(Limb landmark coordinates):
*** Block opens ***

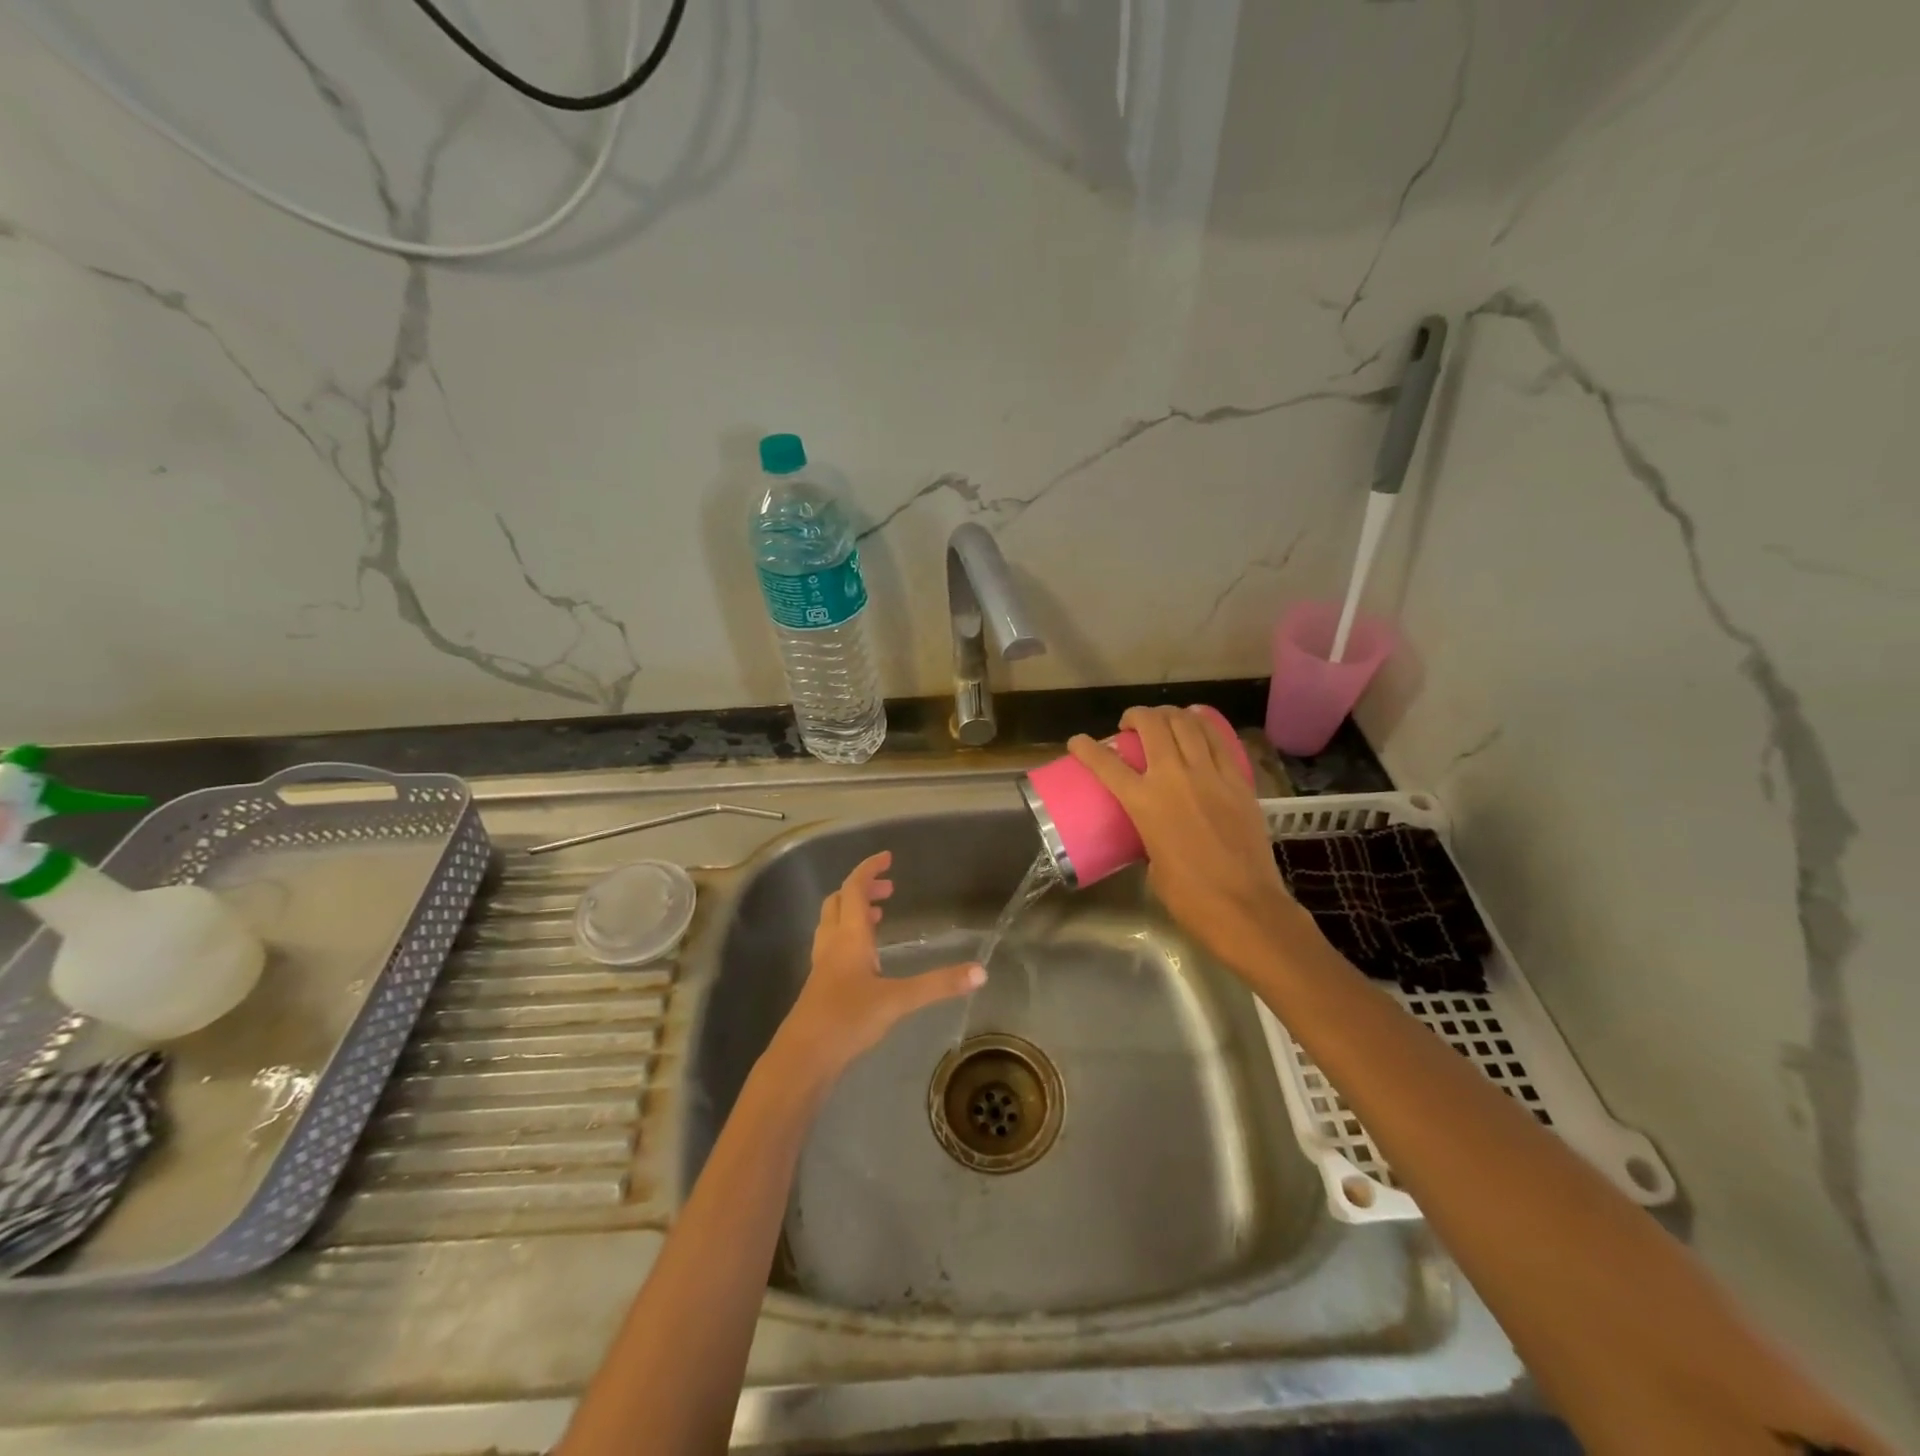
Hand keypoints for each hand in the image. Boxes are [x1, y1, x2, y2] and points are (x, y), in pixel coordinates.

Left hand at [775, 851, 983, 1076]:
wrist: (803, 1058)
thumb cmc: (847, 1019)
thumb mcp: (898, 1000)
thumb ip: (938, 985)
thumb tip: (981, 972)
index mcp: (849, 937)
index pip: (854, 889)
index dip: (869, 870)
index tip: (887, 858)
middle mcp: (832, 944)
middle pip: (839, 902)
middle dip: (862, 890)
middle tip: (889, 890)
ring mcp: (822, 966)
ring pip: (833, 924)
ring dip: (853, 912)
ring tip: (879, 917)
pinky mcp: (820, 986)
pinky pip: (833, 947)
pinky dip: (850, 938)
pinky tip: (867, 960)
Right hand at [1068, 706, 1305, 976]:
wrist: (1245, 907)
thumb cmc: (1190, 897)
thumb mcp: (1152, 862)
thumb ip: (1147, 834)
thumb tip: (1151, 827)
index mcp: (1145, 803)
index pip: (1106, 763)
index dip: (1086, 747)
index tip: (1077, 741)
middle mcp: (1175, 778)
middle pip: (1153, 726)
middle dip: (1136, 716)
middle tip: (1130, 724)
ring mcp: (1211, 775)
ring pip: (1188, 724)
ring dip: (1170, 715)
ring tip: (1163, 719)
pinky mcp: (1239, 781)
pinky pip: (1220, 741)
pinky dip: (1204, 725)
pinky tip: (1198, 723)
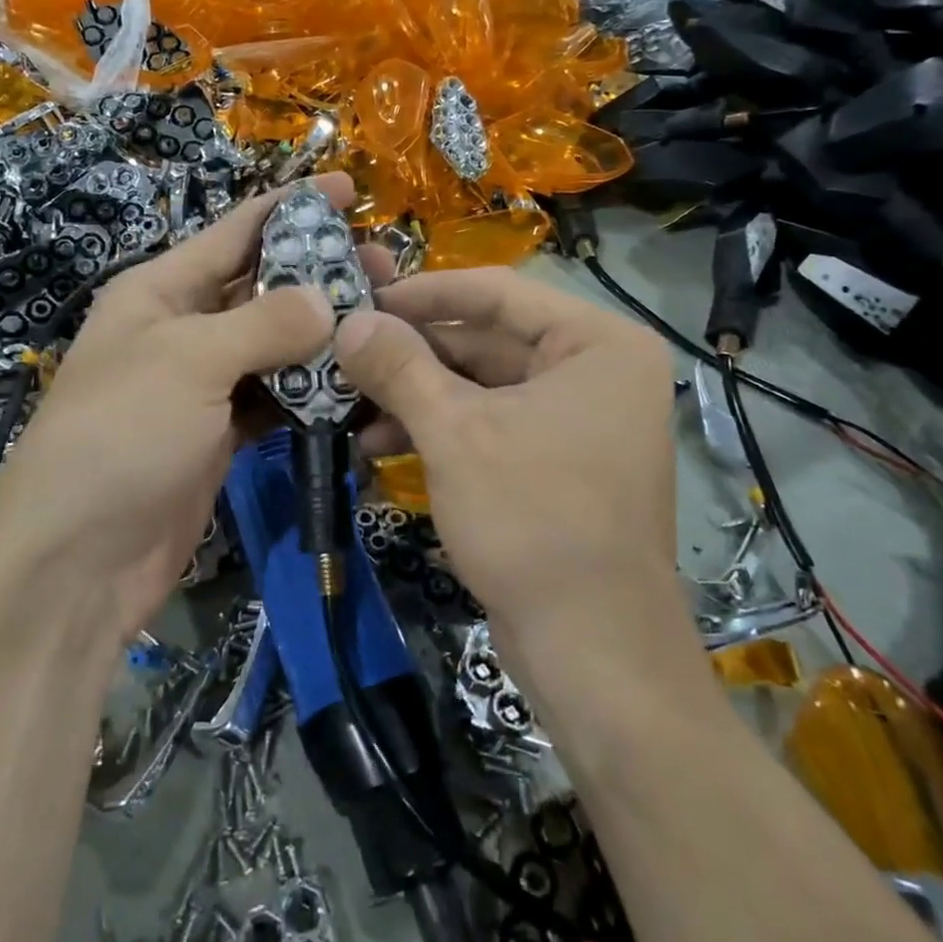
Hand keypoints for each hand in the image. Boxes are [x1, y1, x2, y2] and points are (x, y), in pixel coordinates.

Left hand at [0, 175, 350, 644]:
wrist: (77, 557)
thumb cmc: (122, 435)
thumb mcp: (189, 361)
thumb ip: (263, 324)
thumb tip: (323, 300)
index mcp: (160, 291)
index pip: (234, 232)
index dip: (291, 206)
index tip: (349, 189)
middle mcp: (181, 329)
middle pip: (262, 287)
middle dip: (319, 274)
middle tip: (386, 269)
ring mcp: (201, 386)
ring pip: (274, 347)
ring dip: (322, 337)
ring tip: (384, 323)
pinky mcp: (219, 436)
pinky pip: (273, 400)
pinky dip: (309, 394)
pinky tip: (355, 387)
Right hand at [336, 268, 709, 695]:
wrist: (593, 649)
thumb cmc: (532, 518)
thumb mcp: (455, 432)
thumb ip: (400, 367)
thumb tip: (350, 321)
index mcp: (596, 343)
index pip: (497, 292)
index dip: (423, 293)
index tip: (362, 298)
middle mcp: (596, 372)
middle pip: (487, 340)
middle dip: (412, 355)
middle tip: (346, 357)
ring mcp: (579, 421)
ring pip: (482, 387)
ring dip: (417, 397)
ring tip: (352, 409)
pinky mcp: (557, 464)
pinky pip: (490, 426)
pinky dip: (440, 431)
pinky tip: (380, 446)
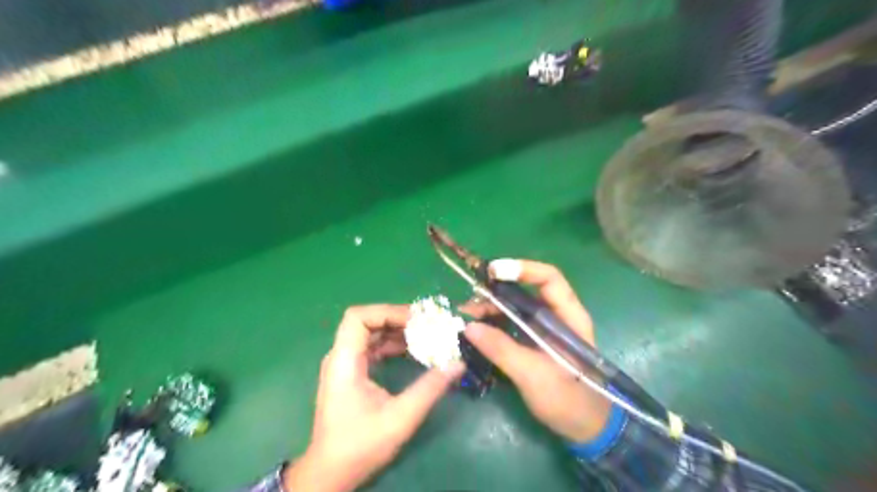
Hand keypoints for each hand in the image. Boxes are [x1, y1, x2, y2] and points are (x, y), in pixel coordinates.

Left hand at [286, 304, 465, 490]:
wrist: (331, 473)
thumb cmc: (360, 445)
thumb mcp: (400, 418)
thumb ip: (430, 388)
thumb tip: (458, 363)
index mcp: (344, 361)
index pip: (358, 317)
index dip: (387, 312)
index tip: (415, 320)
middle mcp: (341, 356)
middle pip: (367, 322)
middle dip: (398, 319)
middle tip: (427, 325)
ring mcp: (345, 364)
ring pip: (371, 333)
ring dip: (397, 331)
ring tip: (426, 335)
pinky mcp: (352, 373)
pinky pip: (373, 348)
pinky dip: (393, 345)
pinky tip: (413, 351)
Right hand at [460, 259, 610, 443]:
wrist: (585, 429)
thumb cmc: (568, 400)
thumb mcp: (533, 375)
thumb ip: (502, 349)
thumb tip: (469, 327)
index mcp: (568, 317)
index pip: (549, 278)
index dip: (522, 269)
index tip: (492, 272)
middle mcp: (556, 316)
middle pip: (526, 291)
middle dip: (497, 292)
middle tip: (470, 300)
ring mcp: (544, 329)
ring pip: (516, 307)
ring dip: (491, 308)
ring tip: (467, 316)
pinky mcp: (534, 343)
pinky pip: (512, 324)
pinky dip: (493, 324)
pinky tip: (476, 330)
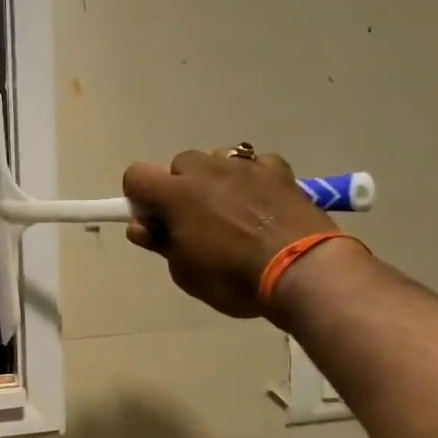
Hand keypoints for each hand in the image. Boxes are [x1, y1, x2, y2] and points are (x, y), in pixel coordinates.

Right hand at [122, 148, 337, 318]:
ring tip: (234, 211)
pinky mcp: (278, 170)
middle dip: (181, 188)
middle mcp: (206, 170)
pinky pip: (255, 164)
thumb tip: (142, 226)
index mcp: (176, 194)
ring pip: (217, 159)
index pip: (136, 175)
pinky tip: (263, 203)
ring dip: (216, 180)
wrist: (302, 270)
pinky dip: (253, 180)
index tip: (153, 220)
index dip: (139, 196)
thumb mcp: (185, 272)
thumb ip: (160, 243)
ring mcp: (244, 166)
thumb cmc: (234, 278)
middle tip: (197, 222)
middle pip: (179, 165)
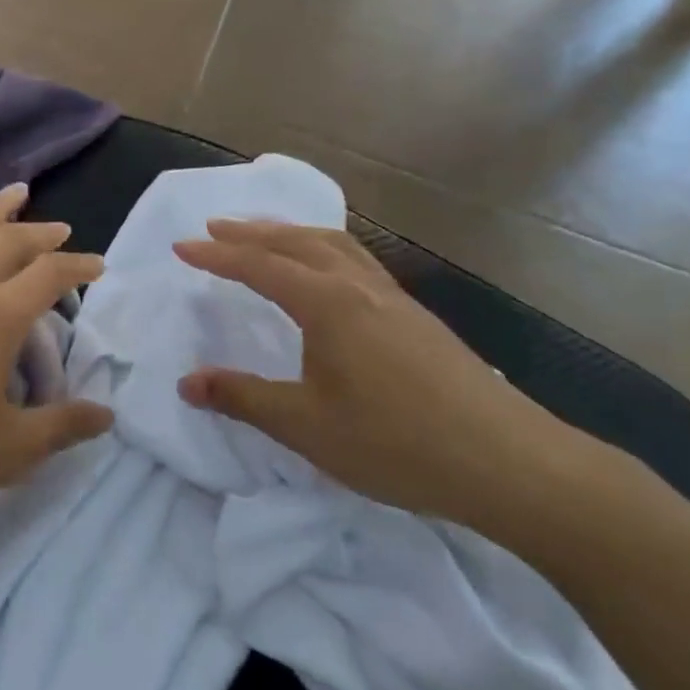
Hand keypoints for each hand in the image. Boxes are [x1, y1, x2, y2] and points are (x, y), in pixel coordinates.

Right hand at [173, 220, 578, 524]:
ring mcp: (393, 299)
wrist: (508, 462)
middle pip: (297, 242)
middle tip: (215, 227)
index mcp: (327, 305)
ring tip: (265, 234)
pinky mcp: (416, 317)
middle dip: (251, 232)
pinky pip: (358, 261)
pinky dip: (326, 249)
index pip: (260, 267)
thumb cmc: (396, 443)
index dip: (216, 256)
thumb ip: (243, 399)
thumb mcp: (306, 427)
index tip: (181, 248)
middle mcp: (359, 287)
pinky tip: (329, 273)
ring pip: (334, 245)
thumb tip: (187, 382)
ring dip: (292, 233)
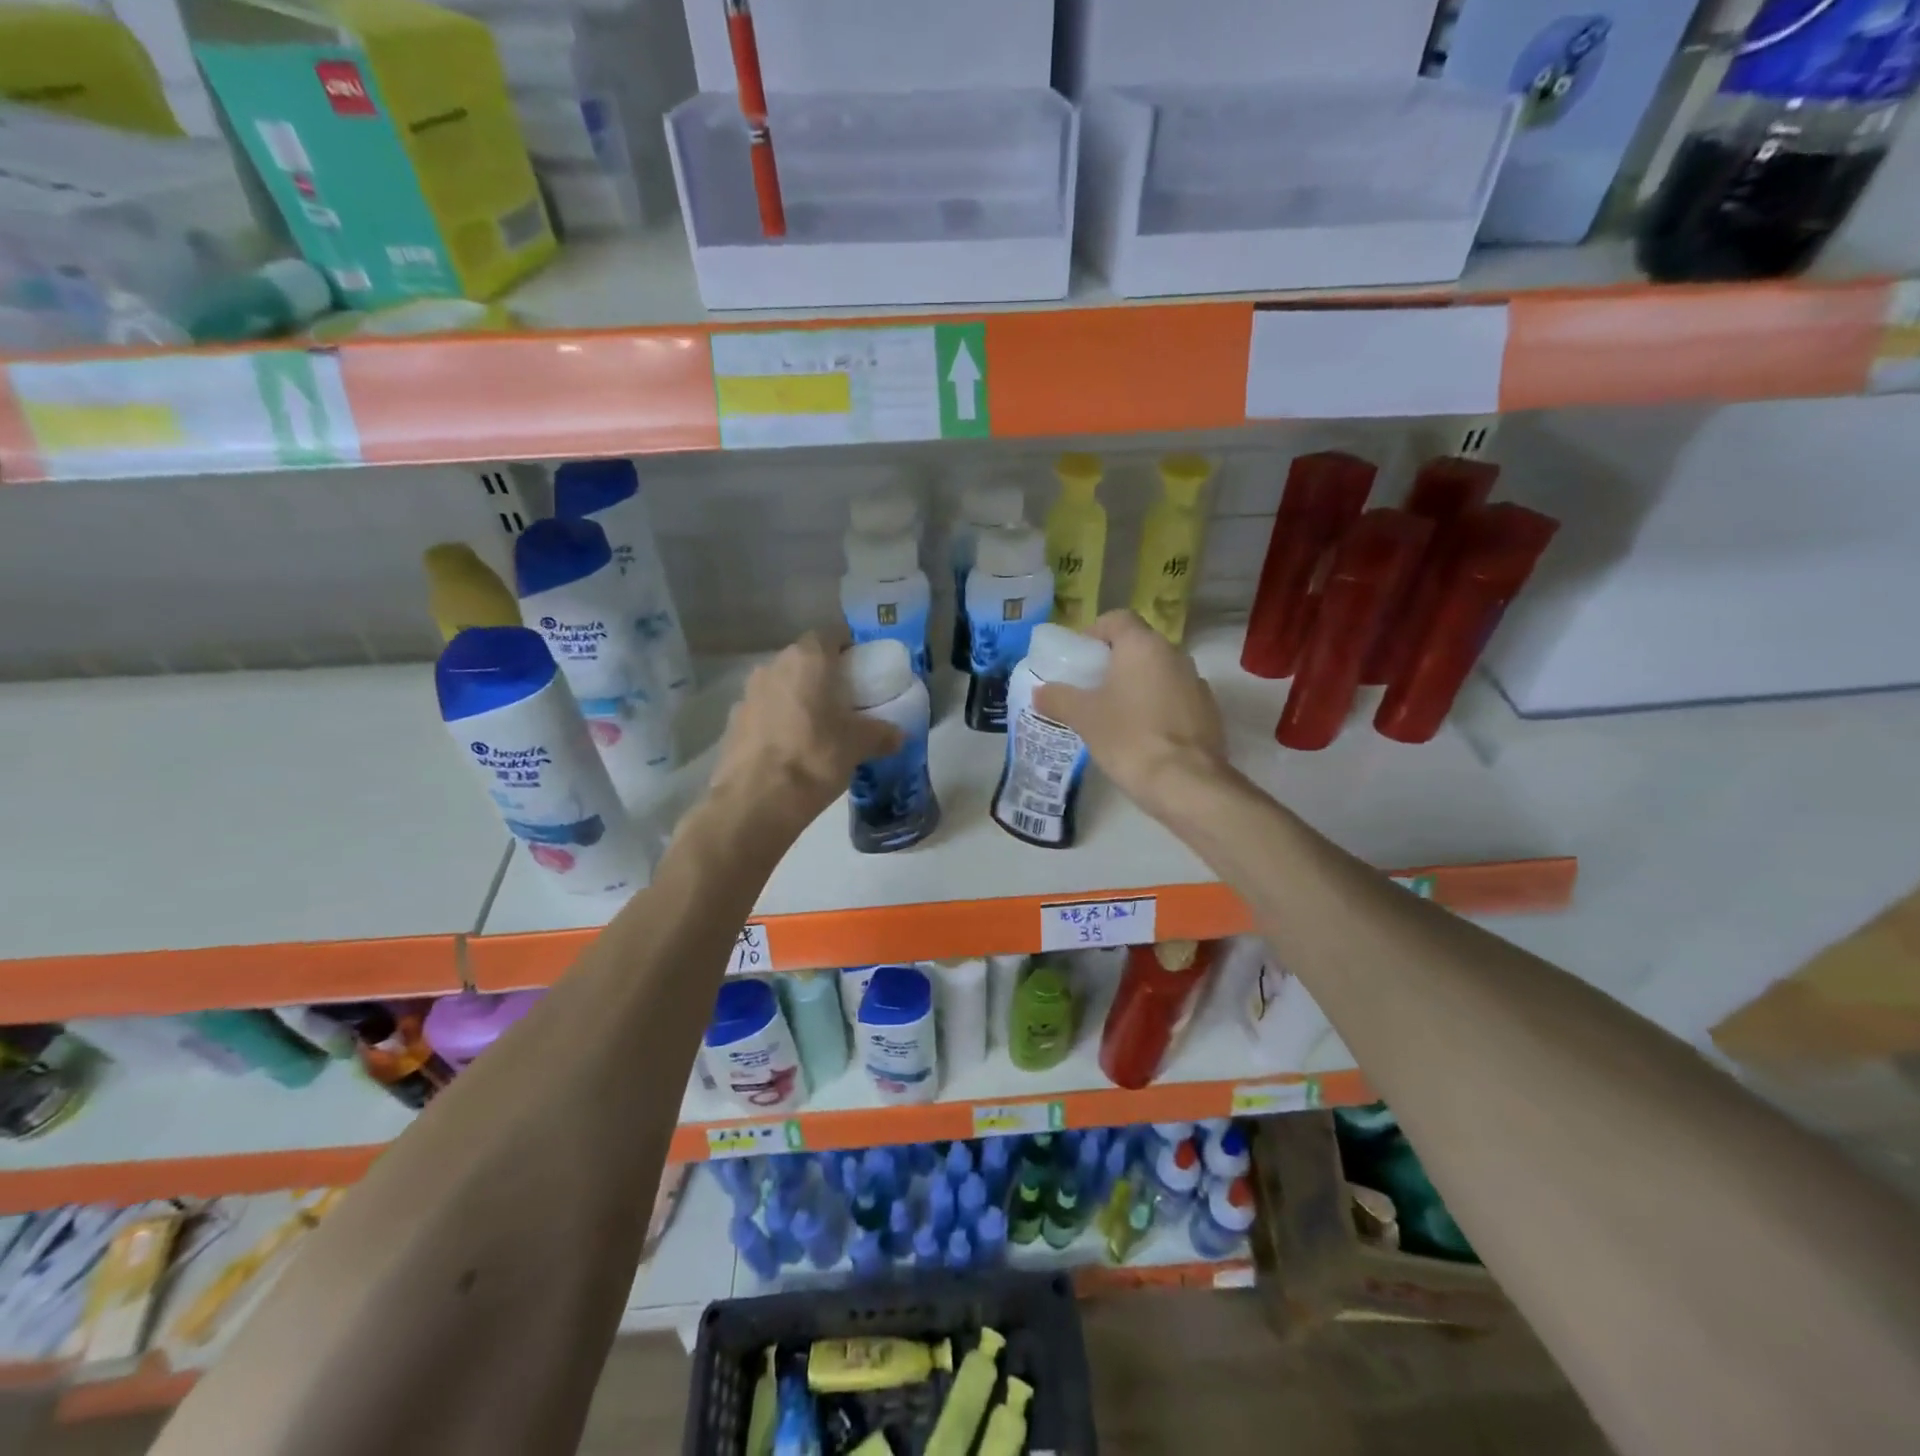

*** Block closes ***

(What is required): Copy out, exactly and without pictures, each line from the one containing "index mcp: (327, 305)" through the final line of the entries, both ends included.

(Exercise response):
index mcp: (327, 305)
ring tip: (265, 234)
pinky mcp: (416, 317)
middle dip: (251, 232)
pinky pip: (358, 261)
pinky dip: (326, 249)
index pip: (260, 267)
thumb cmc: (396, 443)
index dip: (216, 256)
thumb ip: (243, 399)
thumb mcp: (306, 427)
index tip: (181, 248)
middle mcp: (359, 287)
pinky tip: (329, 273)
ring pip: (334, 245)
thumb tip: (187, 382)
ring dip: (292, 233)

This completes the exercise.